In this way, he explains, energy consumption can be reduced, the use of renewable sources improved, CO2 reduced and used to generate energy, as has been demonstrated in the reuse of blast furnace emissions from steelmaking or in the Torero's European project, whose name has nothing to do with bullfighting but is the English acronym for Torrefying wood with ethanol as a renewable output. "The goal is to use 120,000 tons of wood waste annually to produce eight million litres of ethanol and make it profitable, because otherwise the industry won't want to implant it," he summarizes. Ruben Mocholí Montañés.
The Spanish engineer summarizes the three most immediate strategies in the face of industrial energy waste and emissions. "Use less energy, store CO2 and reuse it". His mathematical models to achieve this have earned him one of the Green Talents awards given by the German Government, to which 837 applicants and of which 25 of 21 countries have been elected.
Mocholí is not alone. Some industries have launched the race to reduce consumption and emissions. Many of them (620 companies) meet this month during the MetalMadrid industrial innovation fair, which takes place from 27 to 28 November, "A few years ago, talking about this topic was somewhat abstract and distant. Today it is an urgent need and the new technologies associated with Industry 4.0 will be key in the change of productive model towards a system that promotes energy savings and efficiency. In Spanish industry there is still much to do to move from a model based on high consumption and dependence on resources to one that allows to reduce the amount of energy needed to produce goods and services", explains Oscar Barranco, director of the meeting .
Barranco states that investment in the optimization of industrial systems translates into medium and long-term savings in all cases, although depending on the type of production, the results may vary.
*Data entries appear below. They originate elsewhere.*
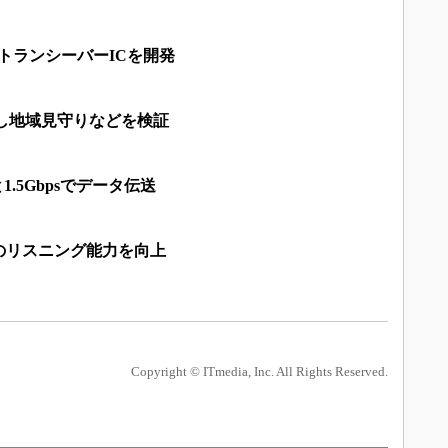
帯トランシーバーICを開発
活用し地域見守りなどを検証
1.5Gbpsでデータ伝送
のリスニング能力を向上
Copyright © ITmedia, Inc. All Rights Reserved.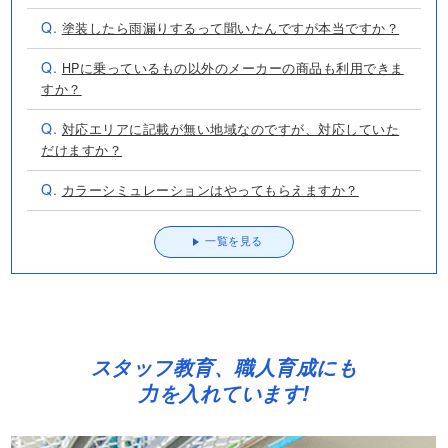
Q.
塗装したら雨漏りするって聞いたんですが本当ですか？
Q.
HPに乗っているもの以外のメーカーの商品も利用できま
すか？
Q.
対応エリアに記載が無い地域なのですが、対応していた
だけますか？
Q.
カラーシミュレーションはやってもらえますか？
一覧を見る
スタッフ教育、職人育成にも
力を入れています!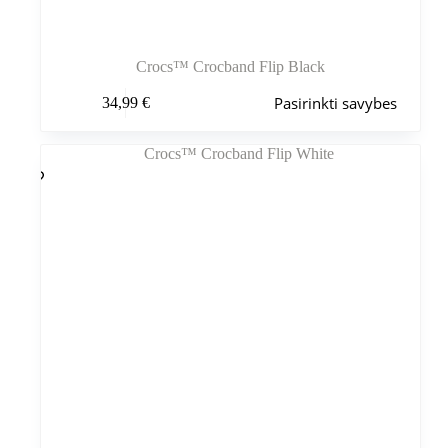
Crocs™ Crocband Flip Black
Šis
Pasirinkti savybes
34,99
€
produktas
turi
kelis
variantus.
Variantus
galite
pasirinkti
gaminio
puslapyje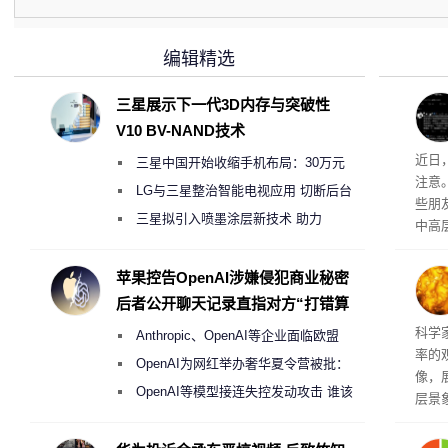
编辑精选
三星展示下一代3D内存与突破性
V10 BV-NAND技术
近日
三星中国开始收缩手机布局：30万元
注意
月销售额不达标门店 将被逐步清退
LG与三星整治智能电视应用 切断后台
些朋
偷偷共享带宽的违规行为
三星拟引入喷墨涂层新技术 助力
中高
Galaxy S27 Ultra进一步缩减镜头模组厚
度
苹果控告OpenAI涉嫌侵犯商业秘密
后者公开聊天记录直指对方“打错算
盘”
科学
Anthropic、OpenAI等企业面临欧盟
率的
《人工智能法案》全新执法权限审查
OpenAI为网红举办奢华夏令营被批：
像，
2000美元一晚 遭讽“反乌托邦”
OpenAI等模型接连失控发动攻击 谁该
层景
承担法律责任？
解。
然》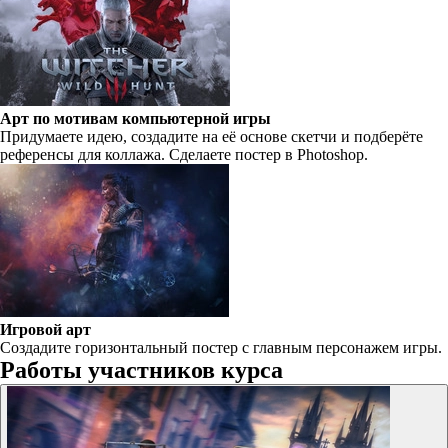
Арт по мотивам компьютерной игры
Придумаете идею, создадите на её основе скетчи и подберёте
референсы для коллажа. Сделаете постер в Photoshop.
Игровой арт
Создадите горизонтальный постер с главным персонажем игры.
Работы участников курса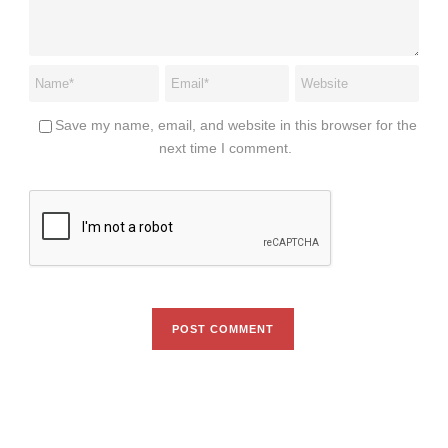
Save my name, email, and website in this browser for the
next time I comment.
It explains that it is about implementing sensors to measure processes, introduce automated systems or design models to economize processes.A shipyard worker, during a welding process Juan Carlos Toro
Madrid will host the presentation of some examples. Fuchs, one of the leading industrial grease companies, offers "lubricant-speaking sensors." It is a small plant that provides permanent information on the condition of this product (density, temperature, level) to correct any parameter that limits the optimal operation of the machinery.
Other examples are simpler and come from innovation in materials by replacing metals with polymers and fibers. In this sense, Ziur has a fuel tank with 40% less weight than the current ones. The benefit is evident by reducing the load, but it has also been shortened the online assembly time by 70%.
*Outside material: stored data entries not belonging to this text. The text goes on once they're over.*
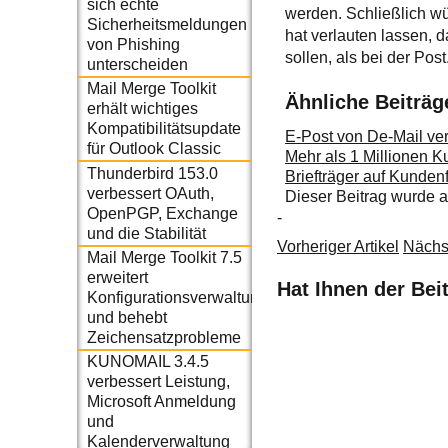
sich echte
werden. Schließlich wü
Sicherheitsmeldungen
hat verlauten lassen, 
von Phishing
sollen, als bei der Po
unterscheiden
Mail Merge Toolkit
Ähnliche Beiträg
erhält wichtiges
Kompatibilitätsupdate
E-Post von De-Mail ver
für Outlook Classic
Mehr als 1 Millionen K
Thunderbird 153.0
Briefträger auf Kundenf
verbessert OAuth,
Dieser Beitrag wurde
OpenPGP, Exchange
-
und die Stabilität
Vorheriger Artikel
Nächst
Mail Merge Toolkit 7.5
erweitert
Hat Ihnen der Bei
Konfigurationsverwaltung
und behebt
Zeichensatzprobleme
KUNOMAIL 3.4.5
verbessert Leistung,
Microsoft Anmeldung
und
Kalenderverwaltung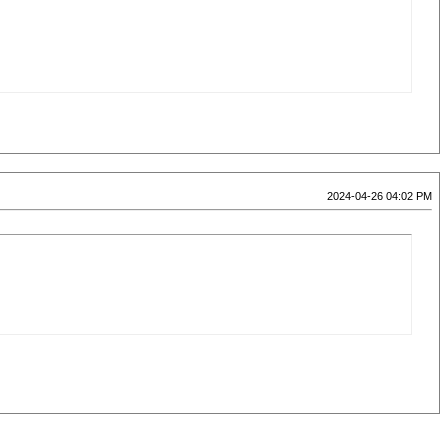
2024-04-26 04:02 PM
The incorporation of laser technology into metal folding and cutting processes, such as those incorporated by the Trumpf firm, also allows for greater saving not only energy but also of waste and emissions. These are technologies that already apply in the shipbuilding industry,
Like the twin models proposed by Rubén Mocholí, but on a smaller scale, augmented reality has settled in engineering or industrial processes. With this system of virtual twins you can generate welding or machining models, for example, without physically performing the process on a test element or checking the behavior of a new process without developing the prototype.